Where are the young poet’s letters to Rilke, and Theo’s to his brother? At times like this I need to know how to approach the artist. Other times, one side of the story is all I need. Take desire, for example. The man with the shaved head in the tight green vest sits outside Starbucks on Santa Monica reading a karate magazine. His goatee is gold and white, his shoulders gleam with an onion-skin layer of sweat. The woman comes up behind him and covers his eyes with her hands. The smell of your armpits on my fingertips. Lifting you up to sit facing each other, taking turns to be the rower or the canoe. Everything can change in a split second. They talk, and while they talk, he flips through his magazine. She has her face to the flames, eyes closed in submission to the sun.

Look inside for food. My hatred provides a distraction. I’d rather not tell you what I want. Quick, let me turn you into the monster I think I am. This is a tale of revenge. No one bullies the creator, the transformer of chaos. You can tell a painter by his colours. The way I mix my words. Take Hopper. Always observing from the right, never directly in front of his subject, careful not to block your view. There’s a third party present at every act of creation. Who was God’s superego? That’s the problem with monotheism: all feelings have the same face.

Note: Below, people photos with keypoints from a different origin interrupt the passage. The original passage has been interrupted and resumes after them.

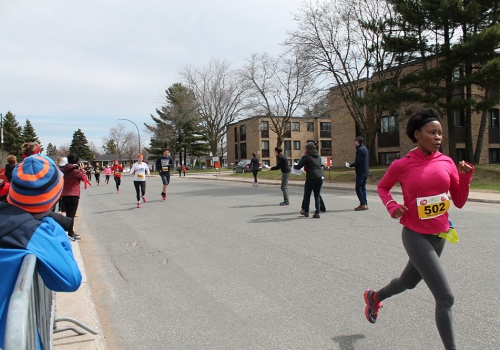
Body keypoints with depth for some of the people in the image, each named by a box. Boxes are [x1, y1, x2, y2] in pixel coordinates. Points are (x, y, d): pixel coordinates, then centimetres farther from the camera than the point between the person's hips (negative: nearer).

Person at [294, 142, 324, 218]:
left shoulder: (306, 156, -6)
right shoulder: (318, 156, 13)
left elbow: (299, 166, -6)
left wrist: (294, 166, 17)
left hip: (311, 178, -5)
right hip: (320, 177, 6)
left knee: (307, 195, 10)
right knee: (317, 196, 9)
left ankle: (306, 211, 20)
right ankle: (317, 212, 5)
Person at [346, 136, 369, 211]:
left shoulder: (360, 149, -14)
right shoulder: (365, 149, 16)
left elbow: (358, 161, -21)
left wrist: (350, 165, -8)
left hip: (360, 172, -10)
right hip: (365, 172, 10)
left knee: (358, 188, -7)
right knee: (363, 188, 12)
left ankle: (363, 204, -8)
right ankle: (365, 204, 13)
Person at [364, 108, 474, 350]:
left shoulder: (447, 163, -2)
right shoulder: (402, 165, -13)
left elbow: (459, 202, 3)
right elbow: (382, 187, 5)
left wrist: (465, 176, -11)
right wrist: (392, 206, -12)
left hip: (440, 235, 6)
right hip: (416, 237, -6)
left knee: (409, 282, 25)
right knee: (445, 297, -10)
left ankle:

Each generation should be richer than the one before. My grandfather carried sacks of sugar, and I am this. My father took his Velum and vitamin pills with freshly squeezed orange juice. He taught me to love silence. His waiting ruined my life, and his. Keep that buckskin wrapped around you, Pops. Keep waving that assegai. Howl, for fuck’s sake. Howl. Death isn’t as arbitrary as you think; it feeds off the bored and the bitter. My language is doubt and nosiness. I can stay hard inside you if you keep feeding me information about yourself.

Put me in a cage with the firetigers. Anything for a lush conversation. I’m waiting for the significant to appear. In this dream we only say things worth recording, things that, as they’re uttered, beg to be stolen, things with the weight and force of Beauty. What, then, if this insignificance is eternal?

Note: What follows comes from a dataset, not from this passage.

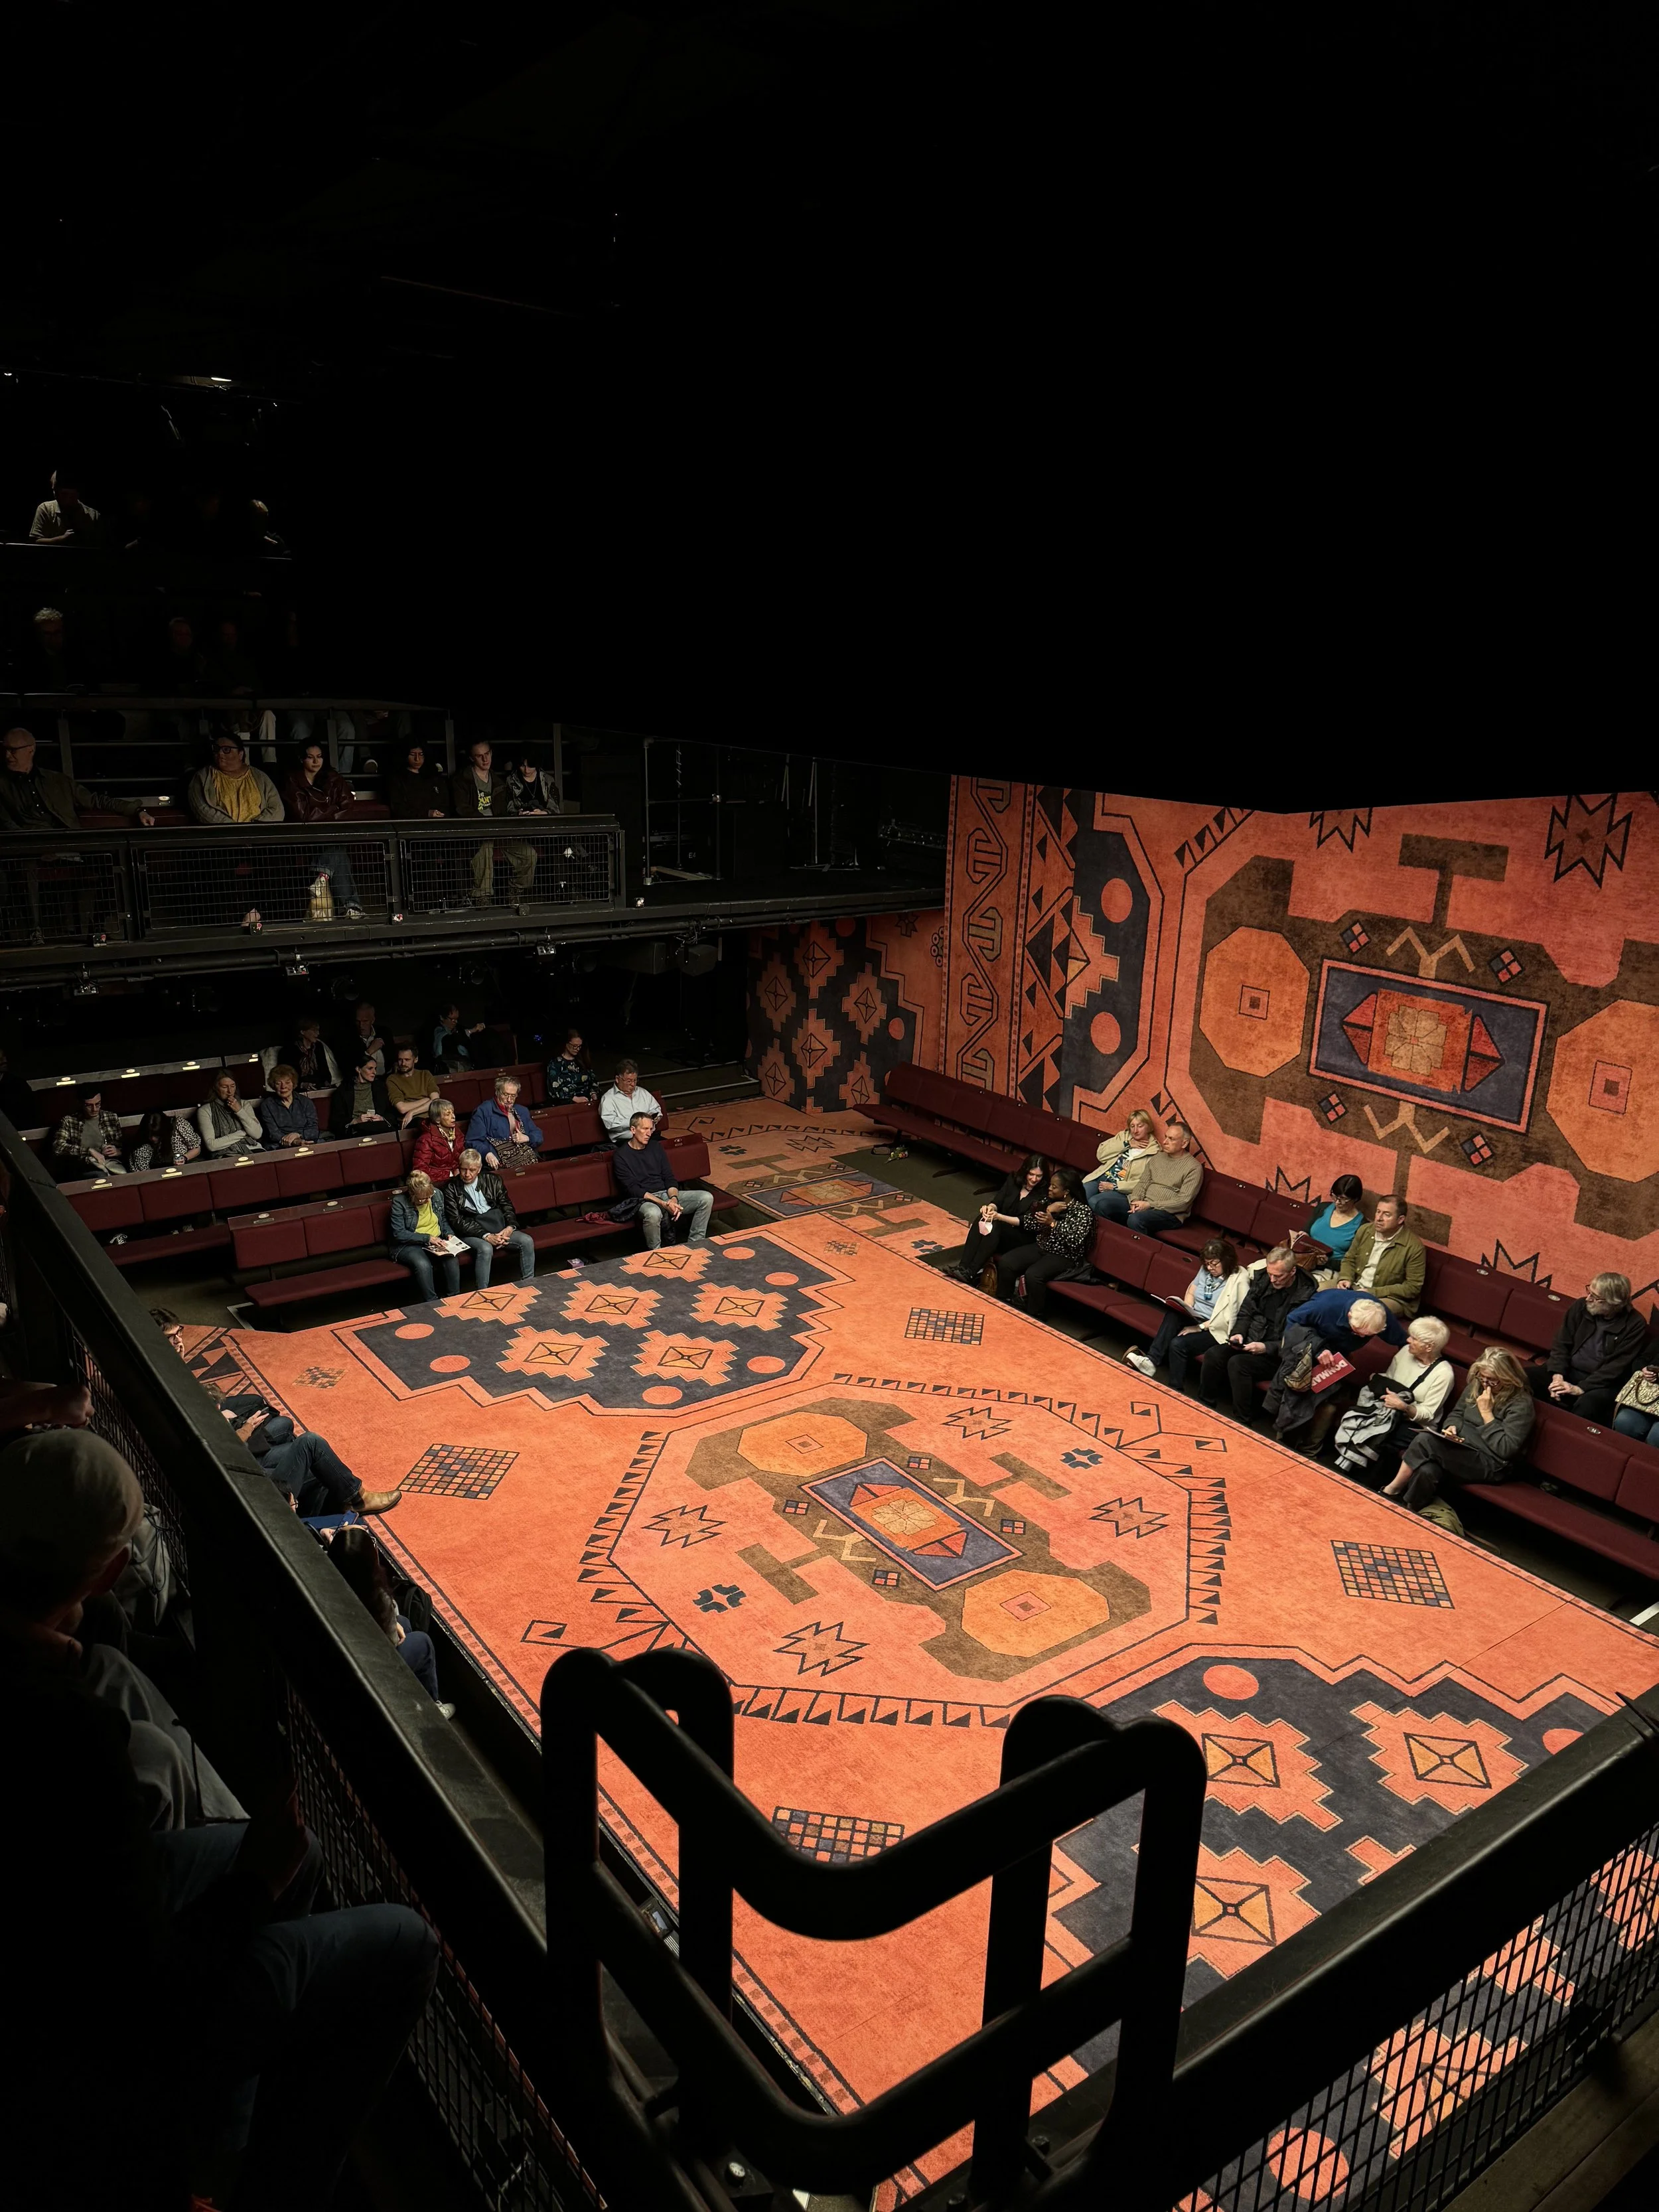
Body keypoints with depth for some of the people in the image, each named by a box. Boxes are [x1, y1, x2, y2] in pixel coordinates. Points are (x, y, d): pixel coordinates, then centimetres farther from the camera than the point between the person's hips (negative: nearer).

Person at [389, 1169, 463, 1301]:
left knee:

In the opposite corner: If you can’t be the best, don’t even bother trying. We’re quick to feel betrayed. My God, did you see Marjorie; she gets uglier by the year. The Levins are all good musicians. Monsters at home: sociable and loveable on the outside. Thousands came to my grandfather’s funeral. She gets up and leaves me sitting there: another family trait. Throughout our conversation I keep my eyes on the strand of chicken breast stuck between her front teeth.

Do you take?

When I get home I open my mail, call my friends, fall in love with you all over again, walk by the stream, feed the dogs, eat from the apple pie the neighbours have left me in the kitchen, ring my stockbroker, ha-ha, read the letter from my agent, and the royalties cheque, ha-ha, which I deposit on my way to the cafè for tea, an almond croissant, a chat with the owners, Peter and Marcel, who tell me they’ve missed me; they want to know how the wedding went in LA. Was it good to spend time with your family?

Don’t compare your life to mine. Just don’t.